Évaluation : « La manière d’évaluer les élèves a une incidence directe sur l’estime de soi, et donc sur la motivation pour apprendre. En France, parents et professeurs sont très attachés aux notes chiffrées, alors que ce système de notation constitue souvent plus un moyen de classer les élèves qu’un encouragement à progresser. Or d’autres méthodes d’évaluation, développées en parallèle, permettent de mettre l’accent sur les moyens d’atteindre les objectifs d’apprentissage. » Ce n’est pas l’évaluation qui est à l’origine de l’échec scolaire. Et ce n’est pas en donnant de bonnes notes (chiffrées ou pas) que les élèves auront une meilleure estime de soi, aimeront mieux l’école et les apprentissages. Cela est une croyance qui a la vie dure. L’estime de soi vient des progrès réalisés par le travail et l’effort ; c’est l’enseignant qui doit les provoquer par une méthode efficace. Le projet Follow Through l’a bien montré dans ses mesures de l’estime de soi ; les élèves en ayant le plus étaient ceux qui avaient suivi les méthodes les plus efficaces sur le plan des apprentissages et non ceux qui avaient suivi des méthodes centrées spécifiquement sur l’estime de soi.

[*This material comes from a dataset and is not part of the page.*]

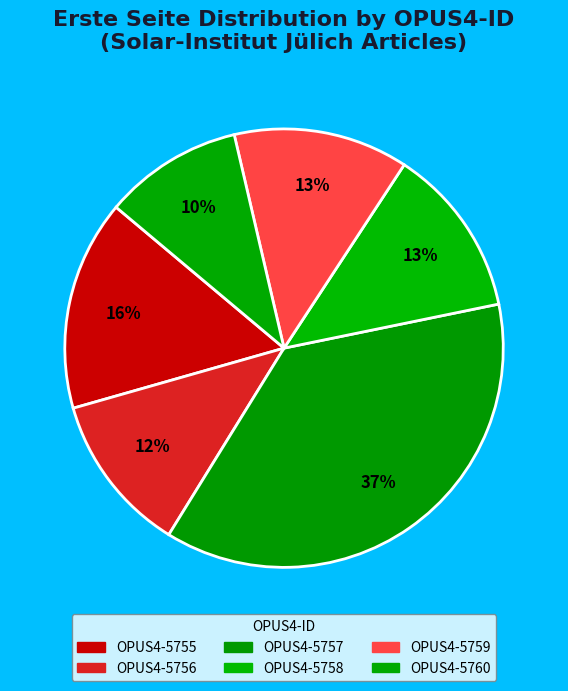

Which slice is the largest?

OPUS4-5757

En conclusion, compte tenu de l’orientation prise par l’actuelle «refondation de l’École », ce rapport est conforme, prévisible. Que ses auteurs se rassurent, ils ne seront pas poursuivis comme hérétiques ! Absolument rien de neuf sous le soleil, on reprend les mêmes poncifs éculés depuis des décennies, et on recommence sans même prendre la peine de les redorer un peu. On constate les échecs mais on s’entête dans les mêmes voies. Alors qu’on nous serine sur tous les tons que le salut sera dans l’innovation, je trouve que nos têtes pensantes en manquent cruellement.